Oregon Lottery Commission chokes; Gov. Kulongoski gives a timid responseRegulators too frequently lie down with the people whom they are supposed to regulate. That's what the Oregon Lottery Commission did last week when it passed by a 4-1 vote a timid revision of the formula for commissions that are paid to taverns and bars that house gaming machines.
The commission trimmed slightly Director Brenda Rocklin's recommendation that commissions be reduced from 32 percent to 28 percent. Rocklin's proposal was too weak to begin with.
The powerful Oregon Restaurant Association complained about the new watered-down deal. It should have been dealt a much stronger new formula.
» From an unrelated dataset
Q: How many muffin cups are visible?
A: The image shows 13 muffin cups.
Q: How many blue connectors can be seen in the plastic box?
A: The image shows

It is disappointing that Gov. Ted Kulongoski himself delivered a timid statement in the wake of the Lottery Commission's vote. Kulongoski knows that he has the power to take this case to the public. He has chosen not to.
Secretary of State Bill Bradbury had the gumption to express outrage at the commission's vote. Commissioner Richard Solomon nailed it when he said: "A lot of these lottery retailers want to continue to be on the state dole. I think the cuts could have been deeper, and (the retailers) would have stayed, because they make a whole lot of money on it." Solomon is an accountant and voted against the proposal.
It is common for agency heads to forget who they are working for. Top bureaucrats frequently regard the people they regulate, but not the public, as their prime customer.
A governor should not make that mistake.